I used to be a very micromanaging CEO, agonizing and involving myself in everything from what coffee flavor to order to negotiating with an office vendor. Since a startup is such a small unit, everything matters and one can easily explain their involvement only in tasks they’re comfortable doing since those tasks (and every other one) are classified as ‘important’. What I learned at Waze was to ignore the things that were not the most important thing at that time. It could drive me crazy that too much money was being wasted on the wrong coffee beans, that a process was not efficient or that our website sucked but once I learned to focus on the most important thing, ignoring these things made sense and the organization’s capacity grew dramatically.
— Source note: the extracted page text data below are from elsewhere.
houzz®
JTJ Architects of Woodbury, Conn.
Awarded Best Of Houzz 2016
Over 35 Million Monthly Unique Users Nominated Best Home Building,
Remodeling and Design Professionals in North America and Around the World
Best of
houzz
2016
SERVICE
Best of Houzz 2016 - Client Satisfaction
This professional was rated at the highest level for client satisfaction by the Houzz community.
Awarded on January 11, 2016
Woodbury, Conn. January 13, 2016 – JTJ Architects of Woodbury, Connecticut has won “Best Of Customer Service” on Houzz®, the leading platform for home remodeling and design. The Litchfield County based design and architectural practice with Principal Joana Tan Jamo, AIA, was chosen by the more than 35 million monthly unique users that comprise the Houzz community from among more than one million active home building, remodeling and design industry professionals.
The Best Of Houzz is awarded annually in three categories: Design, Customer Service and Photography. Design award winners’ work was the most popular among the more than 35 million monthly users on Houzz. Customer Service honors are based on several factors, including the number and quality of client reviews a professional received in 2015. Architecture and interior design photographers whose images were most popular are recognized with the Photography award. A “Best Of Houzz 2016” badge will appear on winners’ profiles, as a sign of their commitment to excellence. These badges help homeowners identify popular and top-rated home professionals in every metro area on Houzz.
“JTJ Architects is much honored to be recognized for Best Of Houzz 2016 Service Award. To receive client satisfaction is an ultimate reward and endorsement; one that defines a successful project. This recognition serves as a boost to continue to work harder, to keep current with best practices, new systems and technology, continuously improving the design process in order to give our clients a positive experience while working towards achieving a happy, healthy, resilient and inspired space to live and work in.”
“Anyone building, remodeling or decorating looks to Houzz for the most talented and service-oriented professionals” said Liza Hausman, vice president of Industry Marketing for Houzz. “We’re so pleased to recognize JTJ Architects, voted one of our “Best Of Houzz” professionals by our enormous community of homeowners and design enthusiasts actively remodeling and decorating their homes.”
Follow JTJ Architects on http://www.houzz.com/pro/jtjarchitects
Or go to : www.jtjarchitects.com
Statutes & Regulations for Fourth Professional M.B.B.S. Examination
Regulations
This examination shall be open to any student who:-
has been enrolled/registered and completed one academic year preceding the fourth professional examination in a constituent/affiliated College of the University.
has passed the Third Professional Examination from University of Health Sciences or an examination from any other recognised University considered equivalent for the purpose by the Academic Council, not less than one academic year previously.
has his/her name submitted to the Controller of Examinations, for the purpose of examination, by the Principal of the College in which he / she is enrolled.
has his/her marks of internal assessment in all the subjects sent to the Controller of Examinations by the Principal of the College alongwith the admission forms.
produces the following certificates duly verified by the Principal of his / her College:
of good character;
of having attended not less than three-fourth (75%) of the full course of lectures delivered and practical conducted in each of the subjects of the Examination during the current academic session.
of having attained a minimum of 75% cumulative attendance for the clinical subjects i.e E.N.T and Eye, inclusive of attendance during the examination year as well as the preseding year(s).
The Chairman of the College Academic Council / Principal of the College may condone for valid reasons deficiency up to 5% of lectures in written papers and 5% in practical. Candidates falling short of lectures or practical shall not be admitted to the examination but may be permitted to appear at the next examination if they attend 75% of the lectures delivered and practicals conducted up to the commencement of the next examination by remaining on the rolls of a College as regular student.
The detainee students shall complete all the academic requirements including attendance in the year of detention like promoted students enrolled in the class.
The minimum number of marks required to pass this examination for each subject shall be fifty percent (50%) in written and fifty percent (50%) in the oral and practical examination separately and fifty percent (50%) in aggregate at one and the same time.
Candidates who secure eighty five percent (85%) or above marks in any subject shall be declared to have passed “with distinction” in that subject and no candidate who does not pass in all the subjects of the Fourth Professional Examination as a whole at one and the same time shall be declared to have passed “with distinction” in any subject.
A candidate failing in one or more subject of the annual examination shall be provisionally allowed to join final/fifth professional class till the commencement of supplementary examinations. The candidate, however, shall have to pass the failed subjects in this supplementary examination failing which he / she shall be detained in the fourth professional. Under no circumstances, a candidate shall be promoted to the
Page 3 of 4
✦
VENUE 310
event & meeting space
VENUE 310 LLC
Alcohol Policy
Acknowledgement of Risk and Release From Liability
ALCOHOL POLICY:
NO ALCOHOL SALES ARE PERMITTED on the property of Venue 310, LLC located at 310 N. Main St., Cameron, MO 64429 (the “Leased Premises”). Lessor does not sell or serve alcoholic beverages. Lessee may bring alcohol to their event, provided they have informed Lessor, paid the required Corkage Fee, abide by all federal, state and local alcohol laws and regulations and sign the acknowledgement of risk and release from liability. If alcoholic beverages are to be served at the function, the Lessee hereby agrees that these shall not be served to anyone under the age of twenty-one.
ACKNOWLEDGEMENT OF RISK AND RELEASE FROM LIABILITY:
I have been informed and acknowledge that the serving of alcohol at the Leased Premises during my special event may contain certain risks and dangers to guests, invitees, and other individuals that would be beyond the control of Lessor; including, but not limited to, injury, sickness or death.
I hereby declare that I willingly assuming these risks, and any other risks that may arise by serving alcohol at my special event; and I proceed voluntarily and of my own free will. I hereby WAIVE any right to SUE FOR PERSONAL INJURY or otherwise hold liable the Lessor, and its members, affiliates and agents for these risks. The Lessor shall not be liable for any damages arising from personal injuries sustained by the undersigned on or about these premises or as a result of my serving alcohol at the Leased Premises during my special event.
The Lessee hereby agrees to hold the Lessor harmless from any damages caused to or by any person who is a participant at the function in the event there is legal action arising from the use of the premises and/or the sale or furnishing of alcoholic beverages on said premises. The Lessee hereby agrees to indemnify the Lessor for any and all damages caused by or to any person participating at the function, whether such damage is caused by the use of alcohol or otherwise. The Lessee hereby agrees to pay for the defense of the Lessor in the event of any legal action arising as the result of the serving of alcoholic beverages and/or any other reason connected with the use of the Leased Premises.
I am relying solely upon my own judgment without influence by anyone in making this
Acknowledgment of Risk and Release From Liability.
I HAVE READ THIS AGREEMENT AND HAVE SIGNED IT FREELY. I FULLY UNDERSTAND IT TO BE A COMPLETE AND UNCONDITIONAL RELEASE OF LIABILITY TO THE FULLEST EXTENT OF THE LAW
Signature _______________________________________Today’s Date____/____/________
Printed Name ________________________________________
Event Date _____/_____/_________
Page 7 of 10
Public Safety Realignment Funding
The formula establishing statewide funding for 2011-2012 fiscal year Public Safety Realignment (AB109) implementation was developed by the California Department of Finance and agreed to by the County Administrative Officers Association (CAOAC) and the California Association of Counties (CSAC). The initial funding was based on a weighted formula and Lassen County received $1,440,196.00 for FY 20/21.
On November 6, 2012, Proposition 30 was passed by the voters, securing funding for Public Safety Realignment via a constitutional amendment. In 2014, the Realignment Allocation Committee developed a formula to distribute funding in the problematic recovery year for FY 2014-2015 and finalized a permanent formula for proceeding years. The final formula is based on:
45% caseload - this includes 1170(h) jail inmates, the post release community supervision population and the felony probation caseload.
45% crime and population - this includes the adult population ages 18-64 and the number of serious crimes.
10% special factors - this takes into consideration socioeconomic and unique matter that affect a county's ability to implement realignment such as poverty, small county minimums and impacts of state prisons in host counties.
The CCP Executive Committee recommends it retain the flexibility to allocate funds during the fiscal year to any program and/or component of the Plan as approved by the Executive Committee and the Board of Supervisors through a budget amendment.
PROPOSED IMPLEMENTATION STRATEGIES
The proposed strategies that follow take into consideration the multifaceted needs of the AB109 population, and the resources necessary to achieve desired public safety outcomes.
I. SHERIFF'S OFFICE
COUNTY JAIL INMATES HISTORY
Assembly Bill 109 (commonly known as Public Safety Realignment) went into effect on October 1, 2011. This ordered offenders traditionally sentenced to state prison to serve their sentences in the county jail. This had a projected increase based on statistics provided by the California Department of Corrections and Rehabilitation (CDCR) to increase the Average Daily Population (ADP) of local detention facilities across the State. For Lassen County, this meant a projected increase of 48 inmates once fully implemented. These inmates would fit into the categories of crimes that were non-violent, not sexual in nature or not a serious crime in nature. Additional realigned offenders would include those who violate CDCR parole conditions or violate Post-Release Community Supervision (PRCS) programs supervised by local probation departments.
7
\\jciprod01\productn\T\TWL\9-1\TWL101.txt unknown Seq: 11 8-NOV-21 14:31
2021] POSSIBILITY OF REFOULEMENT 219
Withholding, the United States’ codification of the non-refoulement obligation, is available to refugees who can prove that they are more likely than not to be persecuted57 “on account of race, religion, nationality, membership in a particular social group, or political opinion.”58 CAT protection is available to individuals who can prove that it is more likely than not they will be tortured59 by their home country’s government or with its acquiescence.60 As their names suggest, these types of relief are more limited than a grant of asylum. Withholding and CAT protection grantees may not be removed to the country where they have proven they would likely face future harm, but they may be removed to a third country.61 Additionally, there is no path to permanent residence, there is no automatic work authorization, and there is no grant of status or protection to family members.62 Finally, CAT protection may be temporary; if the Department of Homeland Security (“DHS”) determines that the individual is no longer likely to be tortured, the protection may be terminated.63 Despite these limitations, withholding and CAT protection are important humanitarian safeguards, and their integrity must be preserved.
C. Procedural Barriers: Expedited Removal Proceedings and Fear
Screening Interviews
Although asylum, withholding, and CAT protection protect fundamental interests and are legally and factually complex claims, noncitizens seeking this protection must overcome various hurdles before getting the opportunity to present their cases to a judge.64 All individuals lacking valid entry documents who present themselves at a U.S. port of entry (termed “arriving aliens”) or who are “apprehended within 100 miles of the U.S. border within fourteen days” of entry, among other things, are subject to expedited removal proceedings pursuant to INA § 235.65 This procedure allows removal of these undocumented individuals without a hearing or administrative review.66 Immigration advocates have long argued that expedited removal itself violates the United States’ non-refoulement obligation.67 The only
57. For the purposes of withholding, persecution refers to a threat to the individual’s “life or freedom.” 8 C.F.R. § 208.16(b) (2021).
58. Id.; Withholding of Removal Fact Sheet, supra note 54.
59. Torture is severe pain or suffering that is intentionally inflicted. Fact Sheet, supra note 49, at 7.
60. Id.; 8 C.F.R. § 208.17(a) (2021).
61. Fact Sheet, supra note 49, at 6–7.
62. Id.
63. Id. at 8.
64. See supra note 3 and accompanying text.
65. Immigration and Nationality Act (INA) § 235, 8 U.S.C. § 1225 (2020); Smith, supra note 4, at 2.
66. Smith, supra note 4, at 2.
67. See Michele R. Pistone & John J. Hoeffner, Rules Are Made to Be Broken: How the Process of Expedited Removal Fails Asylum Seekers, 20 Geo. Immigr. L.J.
A CEO will always have an “other” category, and when the team is 2 or 3 people, he must spend a lot of time on it. As many CEOs are perfectionists, it can be hard to let go of tasks which they know will be done in a sub-optimal way. It’s therefore an important skill to know when to let go. As Reid Hoffman highlighted in his Masters of Scale podcast:
If you try to put out every fire, you’ll only burn yourself out. The best entrepreneurs? They let fires burn. Knowing which problems not to solve is just as critical as knowing which problems must be solved.
How time management changes as a startup grows
Below is a highly simplified model of how the above four categories evolve in a startup’s life.
Important patterns to note:
- Recruiting, developing, and retaining top talent takes up more and more of the CEO’s time as the organization scales.
- “Not running out of money” takes a huge proportion of the CEO’s time in the first few years as he focuses on raising the funds needed to give the young company a fighting chance for survival. It’s worth noting that fundraising never truly ceases for a startup and always takes a significant amount of the CEO’s time.
- There is a whole lot of “other” in the early days of a startup. This is not so much by design but by necessity. The faster one can work themselves out of the “other” category the better.
- Setting the right long term strategy becomes an increasingly important component of the CEO’s time, but having the right team in place means the CEO doesn’t need to be the main source of that strategy. The CEO’s job becomes more about being the final decision maker and communicator of that strategy.
A CEO must be able to sell a value proposition and a compelling vision to customers, investors, and employees. A CEO is therefore a combination of a recruiter, a strategist, and a salesman. They help assemble and lead the right team, with the right strategy, and with sufficient capital.